Social Media In The Workplace

Under the National Labor Relations Act (NLRA) employees have a certain amount of protection for free speech about their terms and conditions of employment and employers have a certain amount of protection of those terms and conditions of employment.

However what happens when an employee at work sends an email to colleagues and/or friends about work problems i.e and Does a conflict arise between the freedom of speech that  the employee is afforded under the NLRA and the protection of their terms and conditions that the employer has under the same legislation?

It’s a bit of a minefield to negotiate and has become so important that the National Labor Relations Board (NLRB) has issued two reports which summarized decisions it had made in a six month period.

Some general principles emerged from the review, one of them being that even if the employer’s policy is so vague it violates the act, the employee’s posting may not be entitled to protection because it’s an individual gripe.

It looks like more social media postings by employees will be protected under the NLRA when either the posting involves more than one employee or one employee acted with authorization from other employees and must involve the terms and conditions of employment affecting a group of employees.

The RLRB rulings in what is protected and what isn’t protected is not clearly defined but those postings which are seen to be very disruptive or very “damaging to a company’s standing” are unlikely to be in the protected category; although this isn’t always the case:

An example of a NLRB protected posting ruling:

  • A social service agency employee posted comments which included profanities about the agency’s staffing patterns which the employee felt were compromising patient care.  Other employees posted comments on the situation.  The employees were all fired and the NLRB ruled the postings protected.

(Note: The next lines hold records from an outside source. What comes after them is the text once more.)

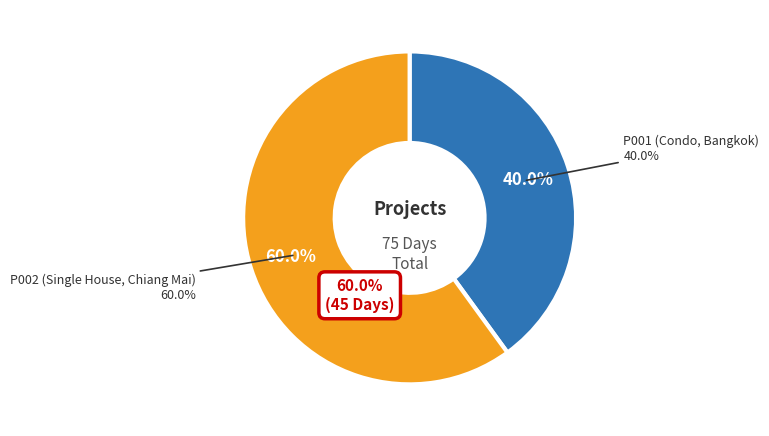

Which slice is the largest?

P002 (Single House, Chiang Mai)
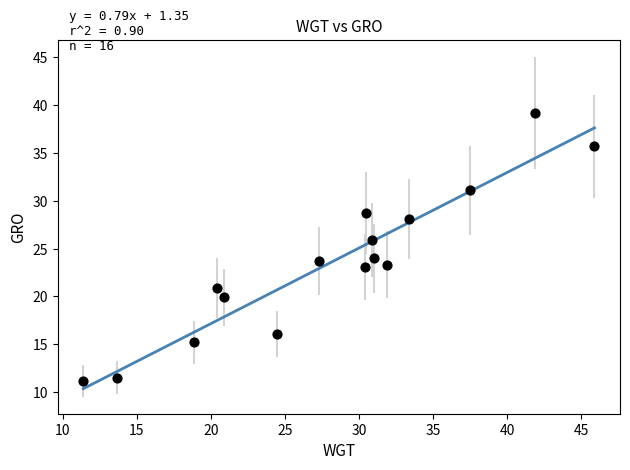

What is the range of X values (max minus min)?

34.5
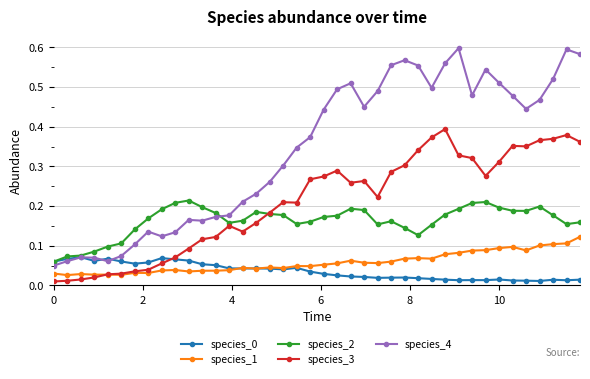

True or false: species_2 and species_1 intersect in this chart.

False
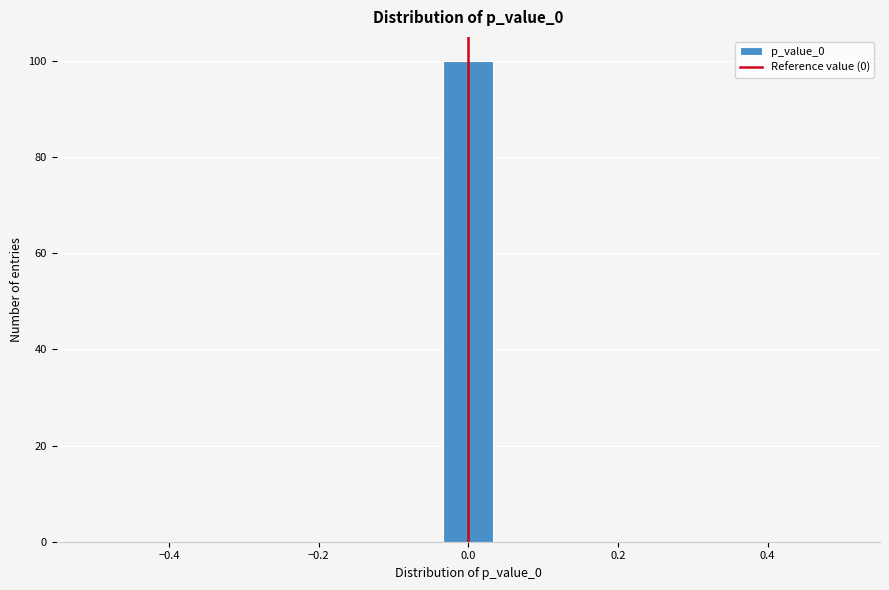

Around what value on the x-axis is the tallest bar? Give the approximate position of its centre, as read against the axis.

0.00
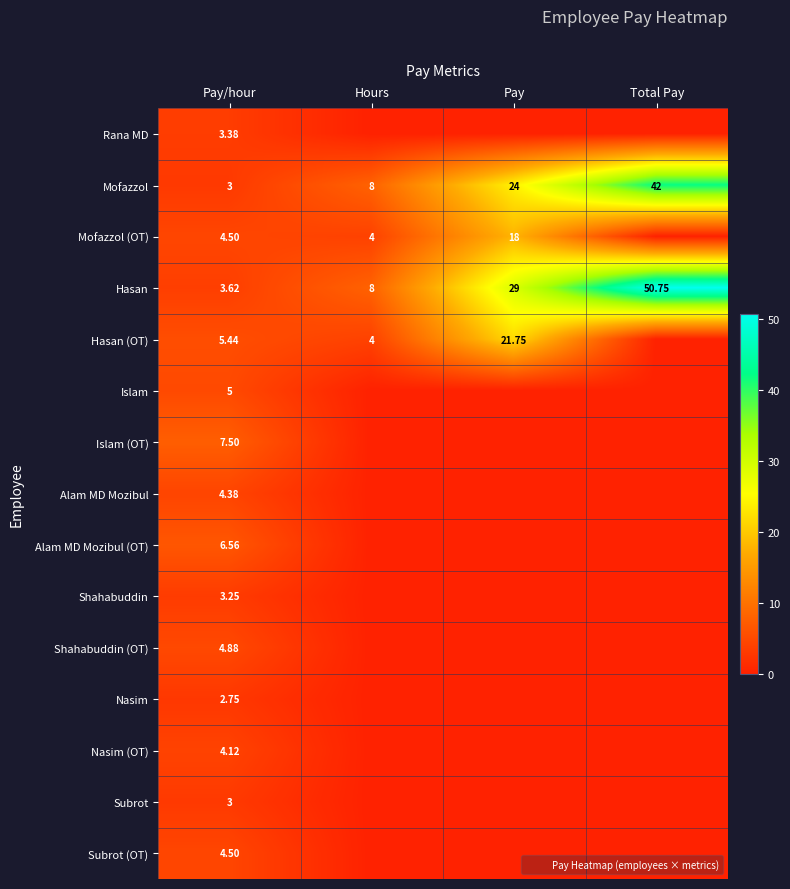

The value of Hasan at Pay is 7.8. True or false?

False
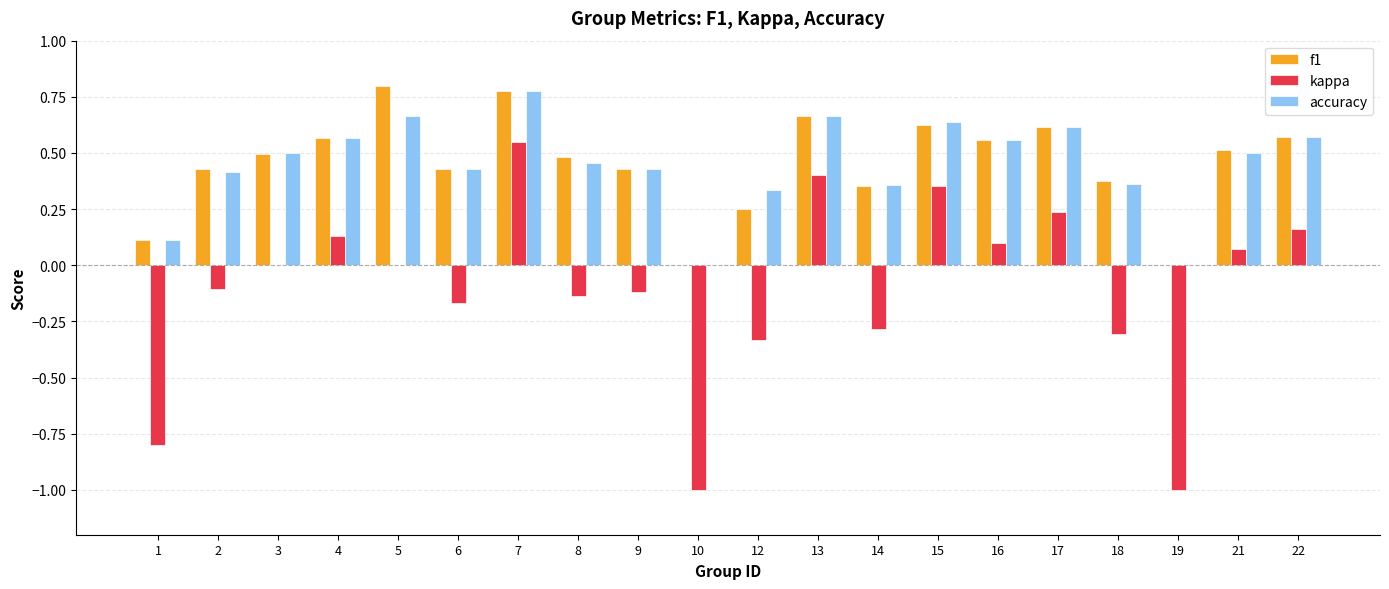

What is the sum of the f1 values at 7 and 4?

1.3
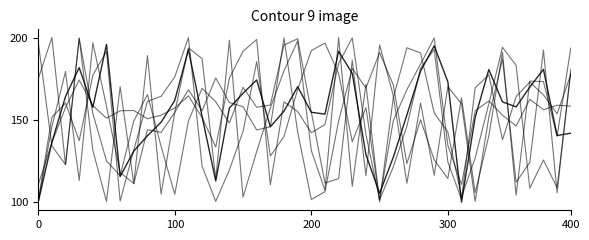

Does the chart have visible grid lines?

No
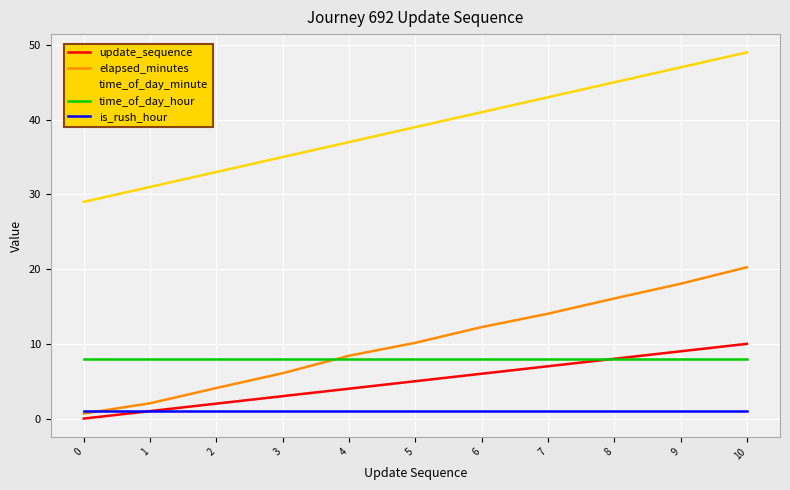

What is the difference between the maximum and minimum values in the update_sequence series?

10.0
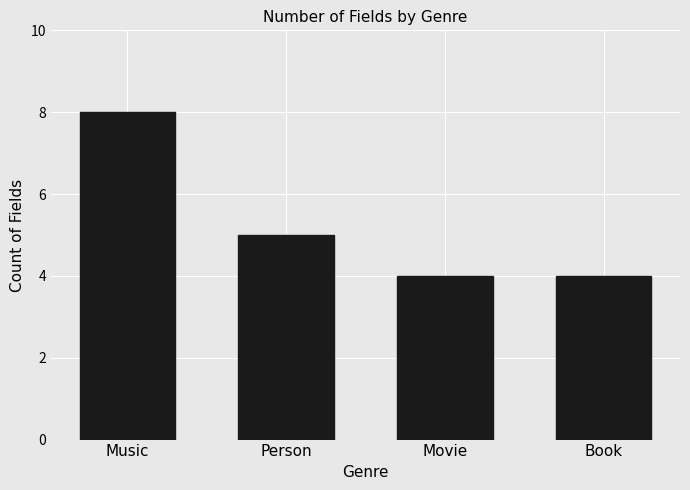

How many data points are less than 5?

2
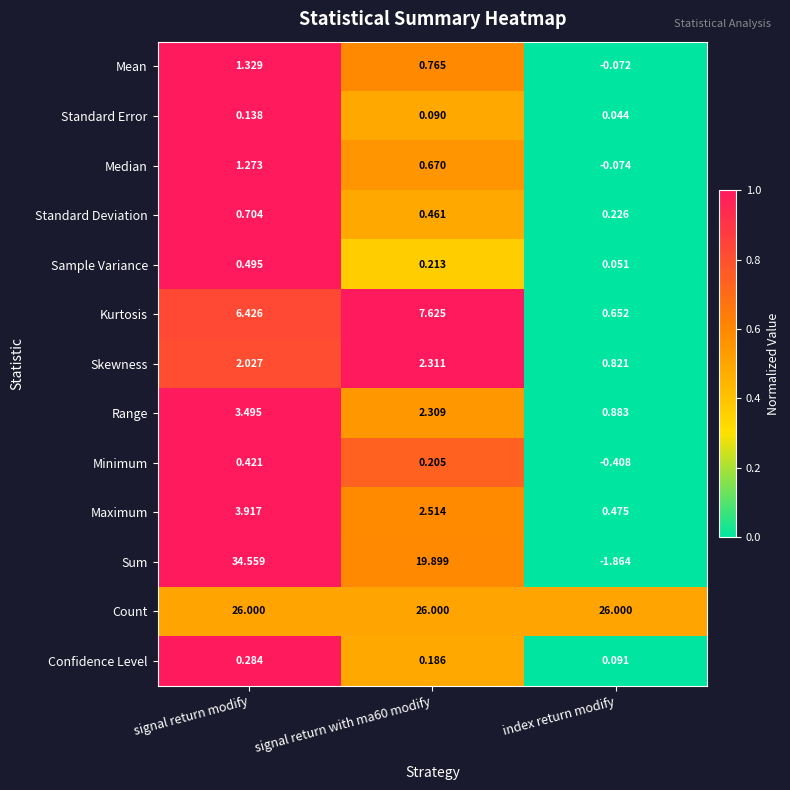

Where is Standard Error nearest to the value 0?

index return modify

An example of a NLRB non-protected posting:

  • A newspaper reporter tweets criticized the paper’s copy editors.  The NLRB ruled that the tweets were not protected as none of the employee’s co-workers had been involved nor had their views been sought.  The employer had also warned the employee about the tweets but the employee had ignored them.

Are there any guidelines an employer should follow?

There aren’t any guidelines per se, and from the following examples which show some of the policies which were in violation of the NLRA, the drafting of social media policy is going to be a very difficult balancing exercise as you will see:

  • A policy prohibiting employees using social media to make unprofessional communications which may impact negatively on the employer’s reputation or interfere with the employer’s mission;
  • An employer’s rule that prohibited employees from making denigrating comments about the employer in online media; and
  • A policy prohibiting employees, without prior approval from the employer, using the employer’s name outside of business, communicating employer confidential or sensitive information to outsiders or publishing, without prior approval from the employer, any representations about the employer.